Quatre, dans dix mètres carrés à peine ! Et que des mecs ! Une telle promiscuité, il ne l’avait jamais connue dans l’exigu trois-pièces que sa famille, nombreuse et bruyante, occupait au cœur de la Cité. Là-bas, même s’ils vivaient les uns sur les autres, dans une précarité constante que compensait mal une kyrielle d’aides sociales, une forme de solidarité demeurait entre parents et enfants bien que chacun menât une vie des plus chaotiques dès lors qu’il franchissait le seuil de l’appart.

Il en était le plus bel exemple.
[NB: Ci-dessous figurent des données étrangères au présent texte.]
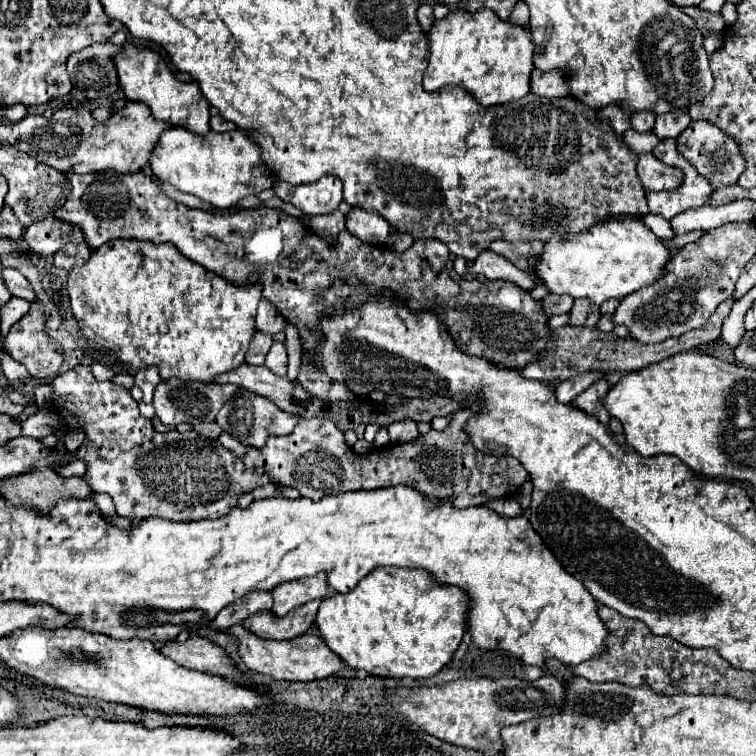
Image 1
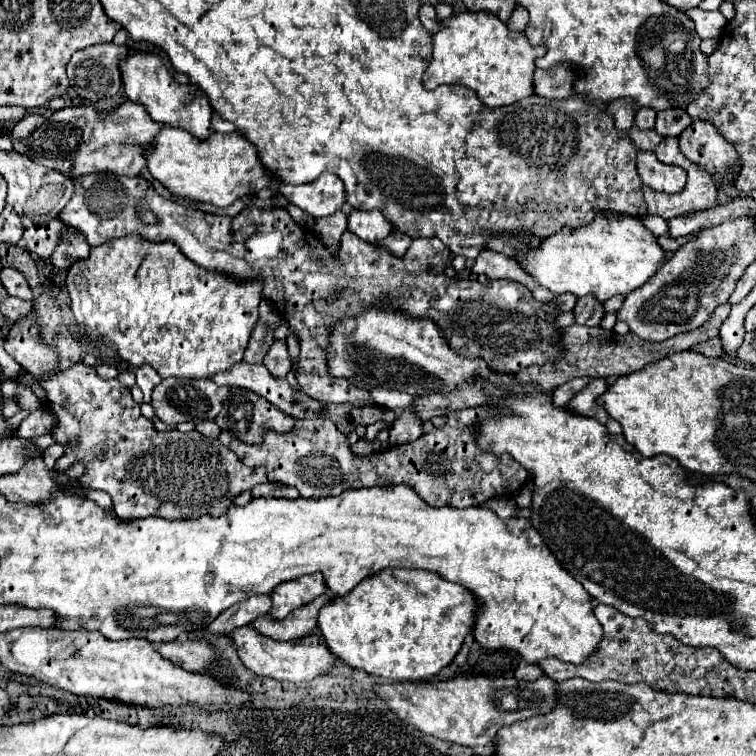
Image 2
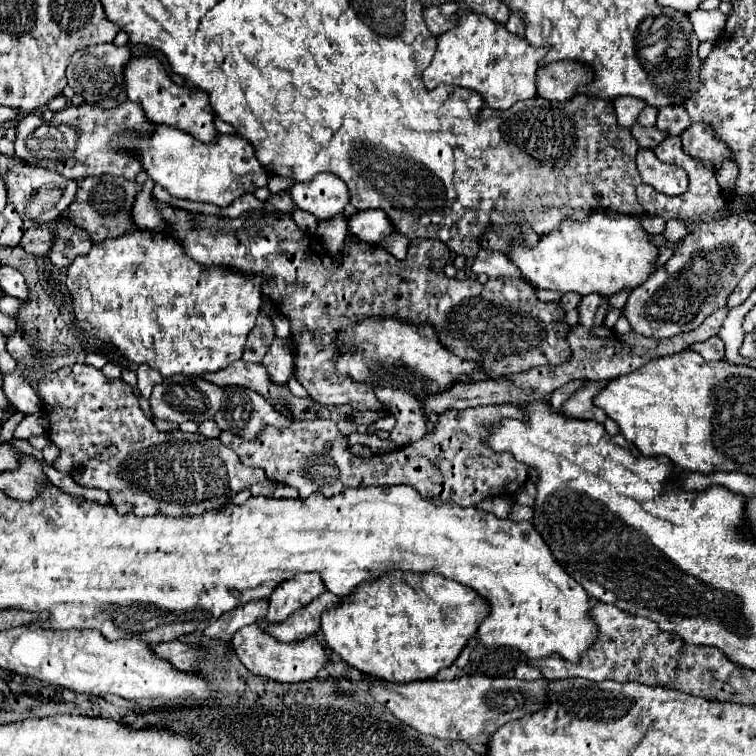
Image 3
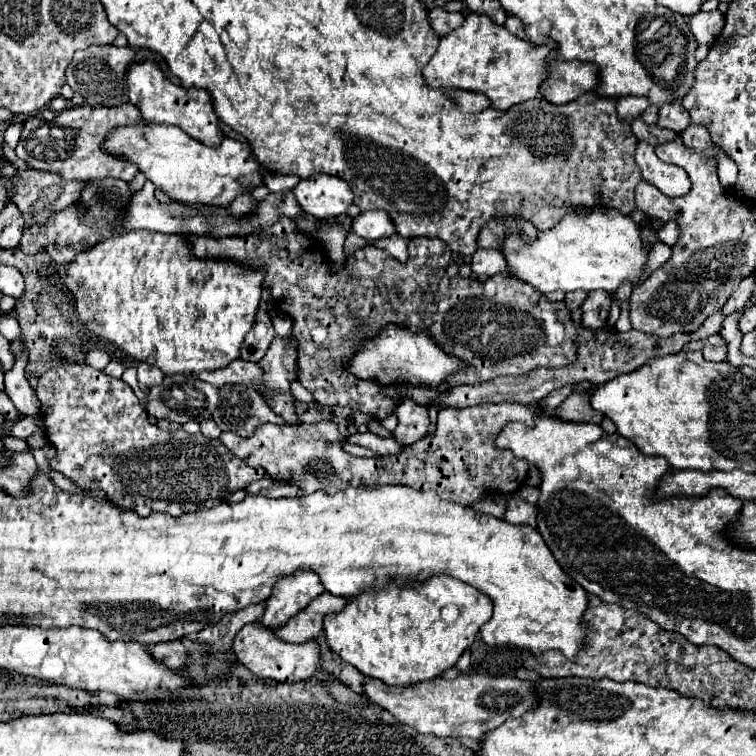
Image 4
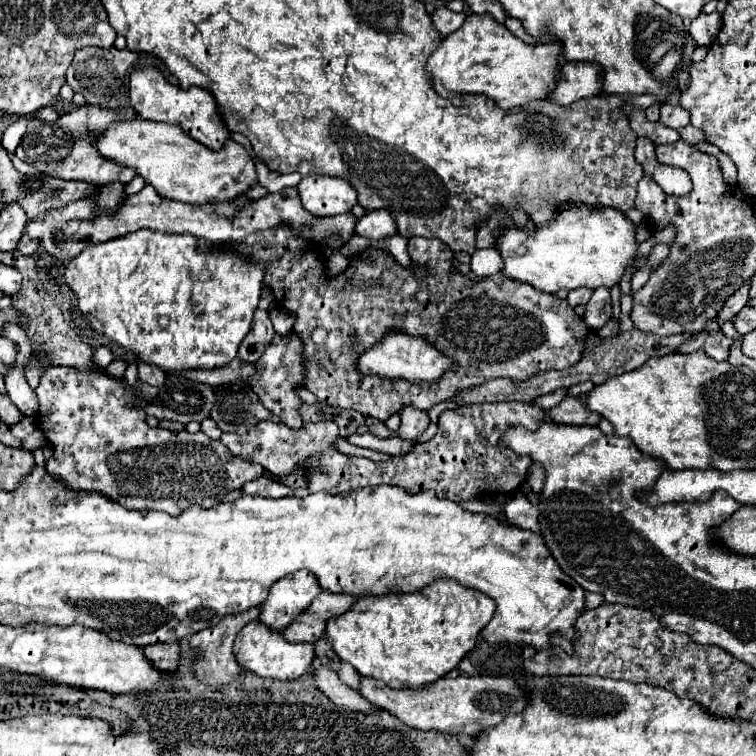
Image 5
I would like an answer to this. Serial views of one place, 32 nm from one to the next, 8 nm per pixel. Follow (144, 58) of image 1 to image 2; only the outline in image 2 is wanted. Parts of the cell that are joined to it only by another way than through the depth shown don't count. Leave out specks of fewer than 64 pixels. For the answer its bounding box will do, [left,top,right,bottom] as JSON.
[120,52,212,140]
Déscolarisé très vite, fier de trainer en compagnie de petites frappes au pied des blocs puis de les épauler dans leurs sales coups, il avait commencé par des vols à l’arraché avant de se spécialiser dans les braquages, le racket et la drogue, à chaque fois aux ordres des caïds du quartier.

Cependant, s’il avait toujours su ne pas avoir la trempe d’un chef, c’est en prison qu’il réalisa vraiment ce que le mot « soumission » signifiait.

Ne lui restait donc plus qu’elle !

Philippe Parrot

433 - La prison, après...

Photo libre de droit trouvée sur Pixabay.com ( Auteur : Ichigo121212 )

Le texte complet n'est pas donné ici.